▸ **Tujuan Latihan**: Tuliskan kembali tanpa perubahan bagian catatan khotbah di bawah ini, mulai dari "Apakah yang disebut" sampai dengan "adalah sebuah Proses.".

Catatan Khotbah: Menuju Tahta - Permulaan yang (tidak) Berarti.
Ditulis dari sharing Bp. Pdt. Stevy Golioth, di Ibadah Minggu Tgl. 6 November 2022.
Ayat Bacaan: 1 Samuel 16-17.
Mengapa Tuhan ingin membawa kita pada hal-hal yang besar? Karena kita adalah anak-anakNya yang terkasih, dan Dia ingin agar kita ini dapat menggenapi akan apa yang telah menjadi rencana dan kehendak-Nya yang terbaik dalam hidup setiap kita. Selain itu, tak jarang Tuhan juga membawa kita untuk melakukan hal yang sebenarnya tampak sederhana dan remeh, membawa kita pada bagian demi bagian, proses demi proses, agar kita dapat bertumbuh menjadi pribadi yang kuat dan juga dewasa.
Hal yang besar itu memiliki permulaan yang sederhana -Michael Fassbender.
Mengapa harus dengan Permulaan yang Sederhana?
Pertama. Untuk Mempersiapkan Karakter.
Karisma dapat membawa kita pada puncak gunung, tetapi hanya karakter yang membuat kita bertahan untuk tetap berada di atas puncak. Sering kali konflik terjadi karena adanya beberapa pengabaian, dan kita tidak mau taat ketika diperhadapkan pada hal-hal kecil yang tampak remeh. Kita juga membandingkan hidup kita dengan apa yang dialami orang lain.
Apakah yang disebut dengan karakter itu? Karakter adalah tanggapan bijaksana atas berbagai tekanan yang muncul dari keadaan yang sukar. Dan tanggapan seperti apakah yang akan diperbuat, bila hidup kita diizinkan untuk berada di bawah tekanan?
Kedua. Memperbesar Kapasitas adalah sebuah Proses.
Kalau kita memberi ruang diri yang cukup untuk Tuhan, dan bersungguh hati untuk tetap setia pada proses dan pada kapasitas yang ingin kita capai, maka Tuhan sendiri yang nantinya akan memperlebarnya. Tuhan punya rencana yang besar bagi setiap kita, tetapi kita sendiri yang harus terlebih dahulu belajar untuk memperbesar kapasitas di dalam hidup kita, agar kita dapat mewujudkan rencana-Nya yang besar.
Ada Empat Tahap yang Tuhan ingin bawa dalam hidup setiap kita.
Tahap Pertama. Sebelum menjadi raja, Daud adalah Anak yang Dilupakan dan Diremehkan.
“Lalu Samuel berkata kepada Isai: "Inikah anakmu semuanya?" Jawabnya: "Masih tinggal yang bungsu, tetapi sedang menggembalakan kambing domba." Kata Samuel kepada Isai: "Suruhlah memanggil dia, sebab kita tidak akan duduk makan, sebelum ia datang ke mari." (1 Samuel 16:11).
Isai tidak mengajak Daud ketika Samuel mengundang dirinya dan juga anak-anaknya di dalam acara upacara pengorbanan. Melaluinya kita dapat belajar, sekalipun manusia itu melihat apa yang tampak luar tetapi Tuhan melihat jauh sampai kedalaman hati kita.

▸ **Daftar Butir**:
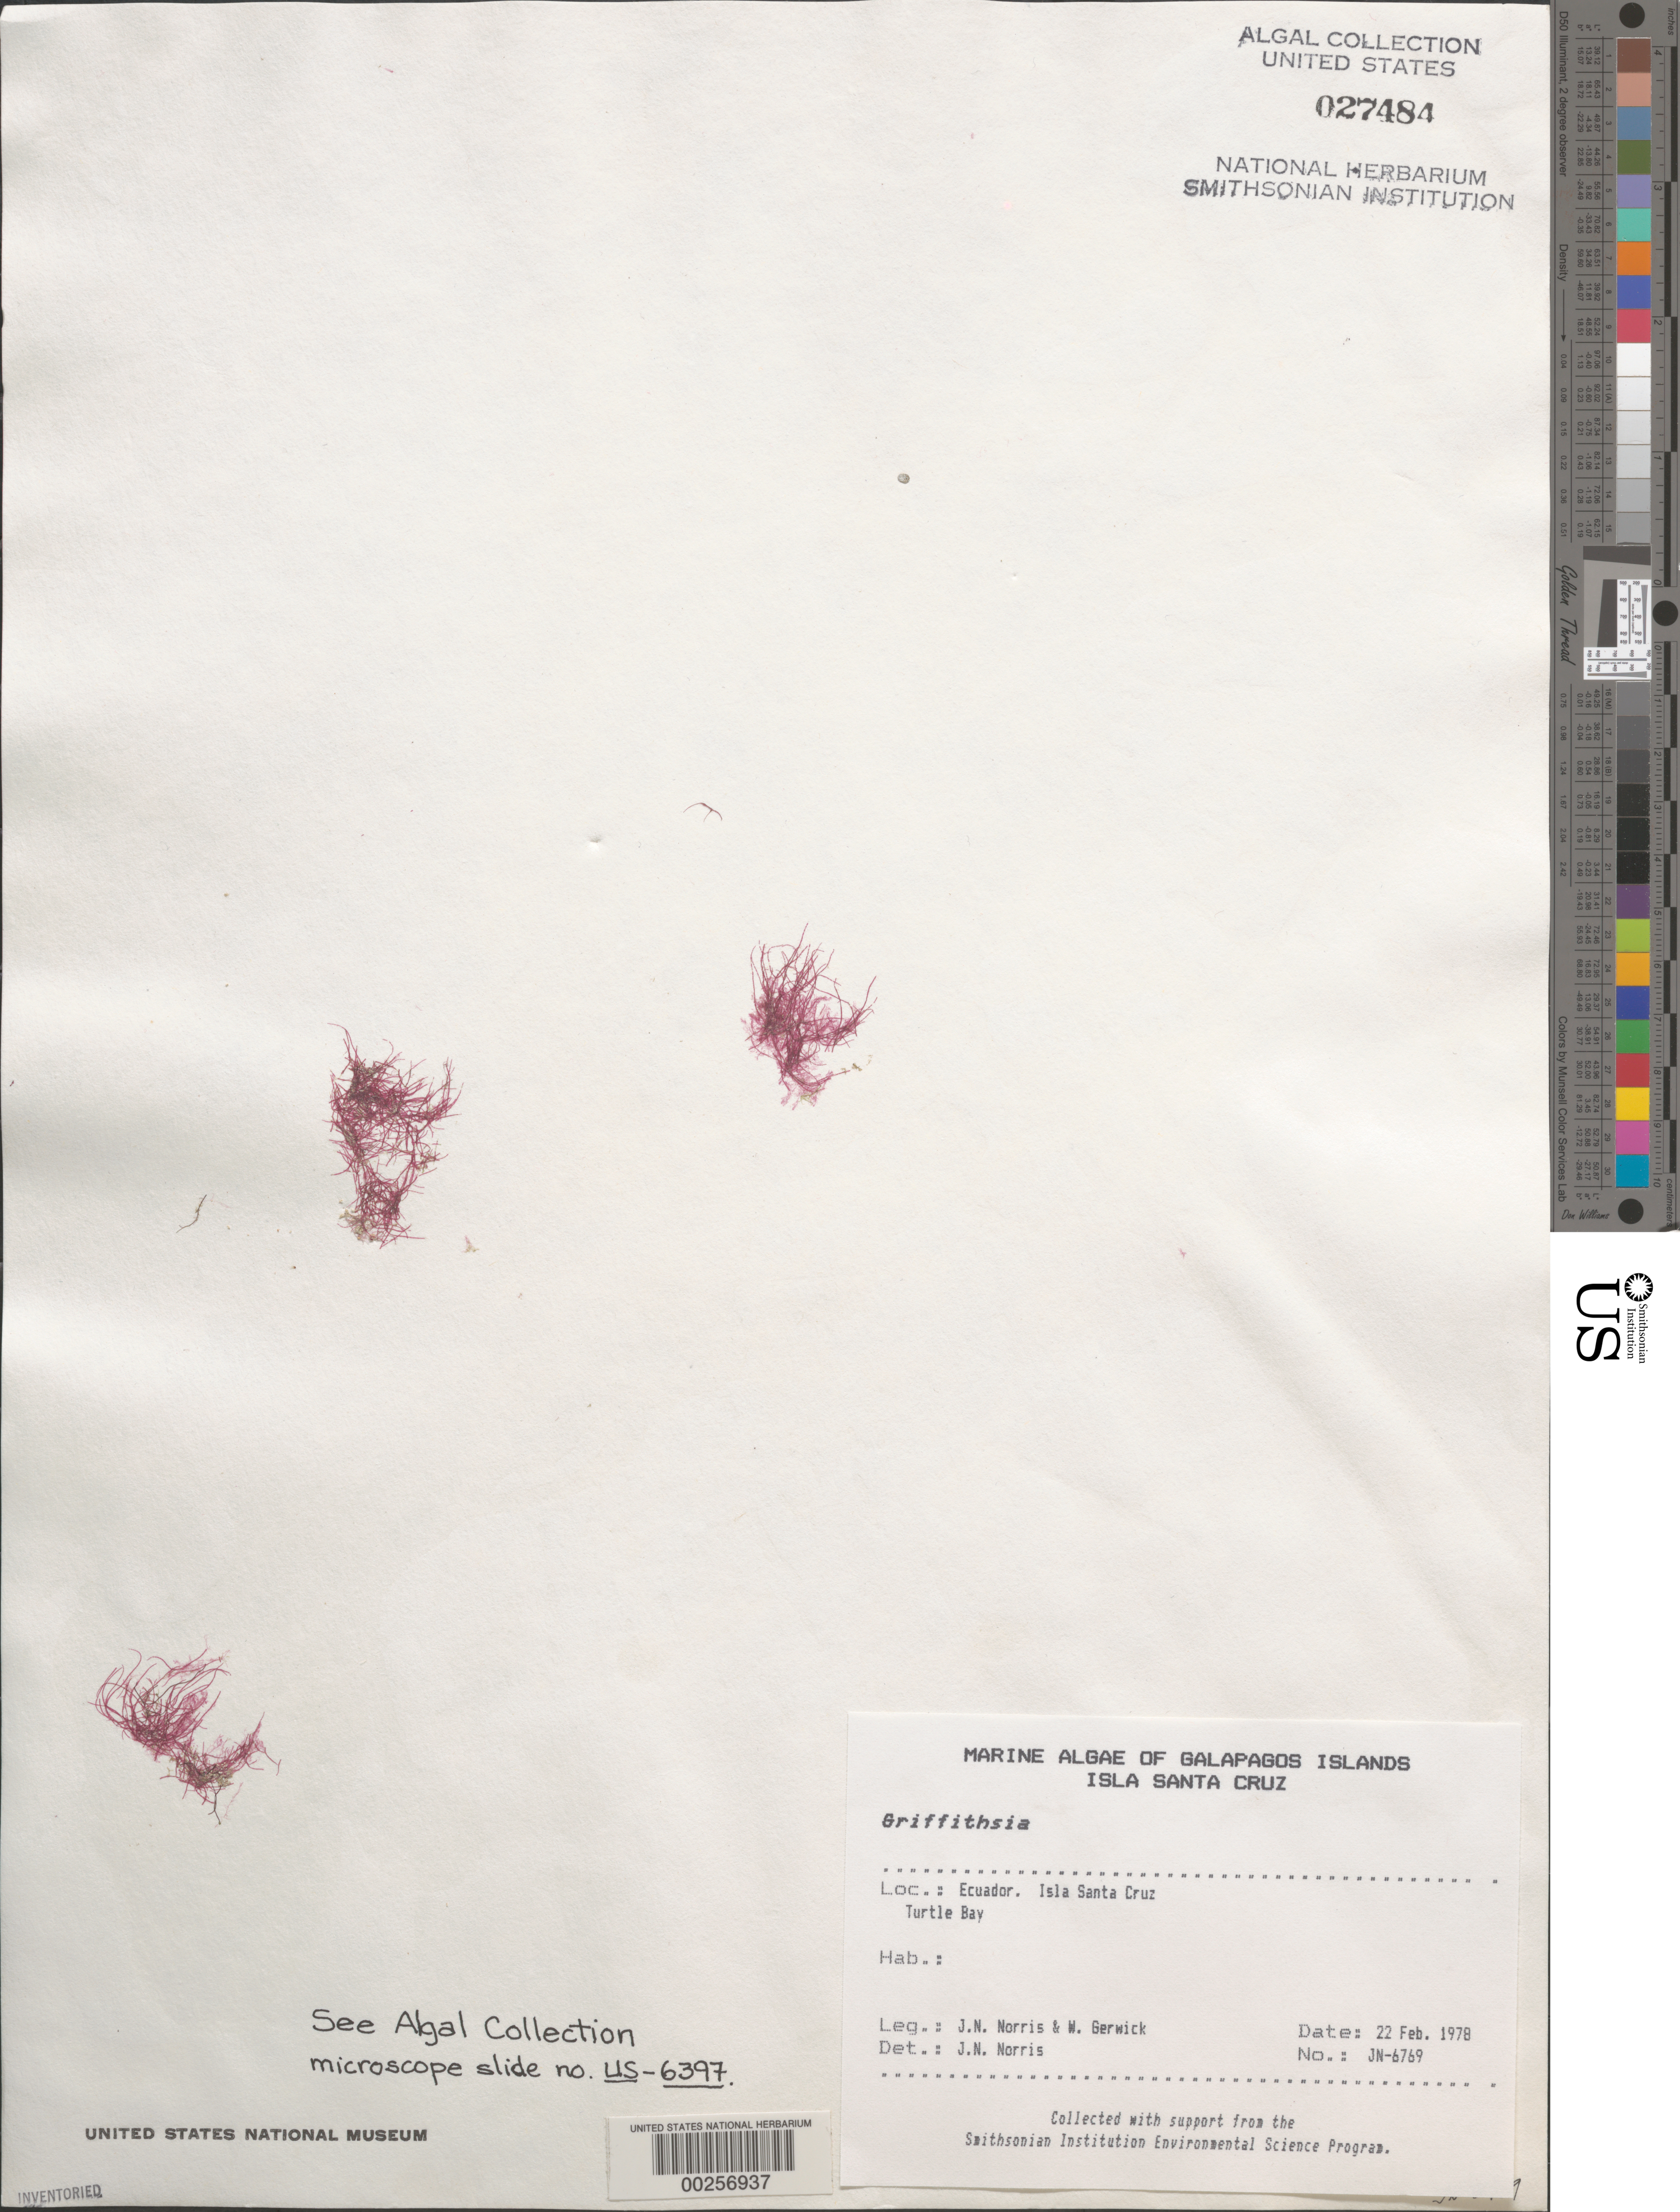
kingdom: Plantae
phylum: Rhodophyta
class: Florideophyceae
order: Ceramiales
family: Wrangeliaceae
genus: Griffithsia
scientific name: Griffithsia sp.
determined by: Norris, James N.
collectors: J. N. Norris & W. Gerwick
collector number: JN-6769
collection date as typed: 22 Feb 1978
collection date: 1978-02-22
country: Ecuador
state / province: Colón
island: Santa Cruz [Indefatigable, Chaves]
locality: Turtle Bay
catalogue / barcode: US 27484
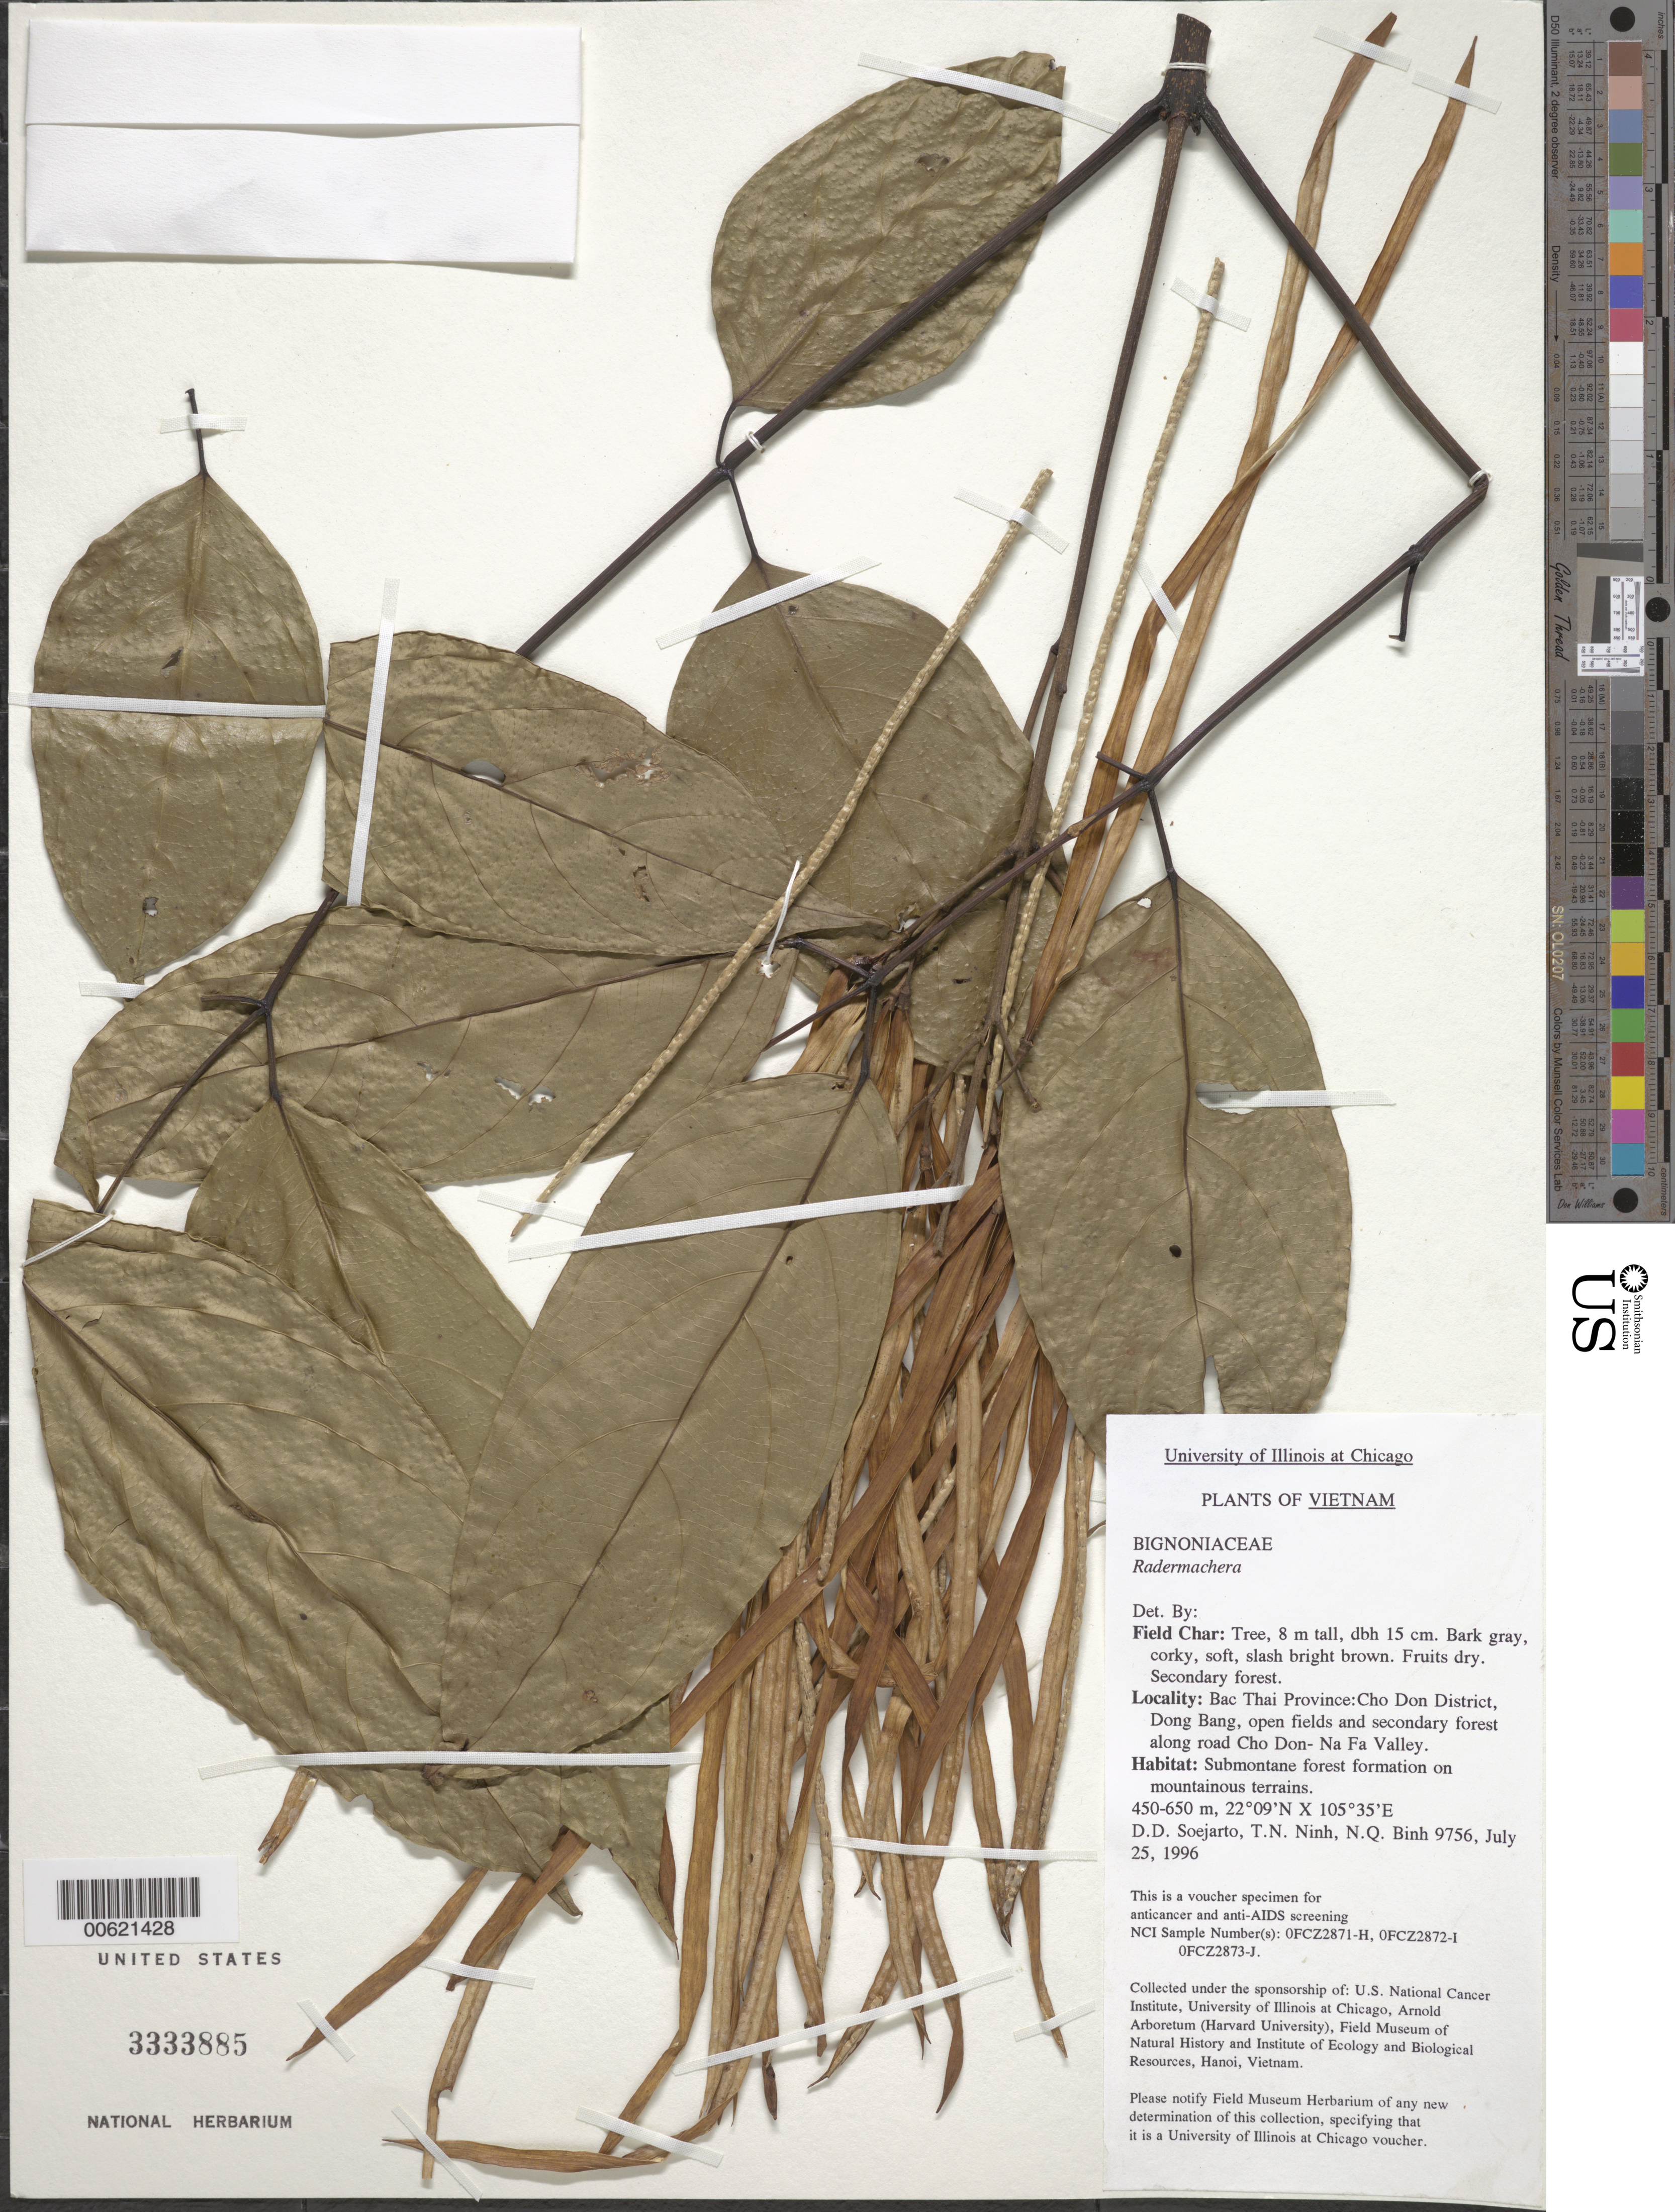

▸ **Hasil Akhir**:
Apakah yang disebut dengan karakter itu? Karakter adalah tanggapan bijaksana atas berbagai tekanan yang muncul dari keadaan yang sukar. Dan tanggapan seperti apakah yang akan diperbuat, bila hidup kita diizinkan untuk berada di bawah tekanan?
Kedua. Memperbesar Kapasitas adalah sebuah Proses.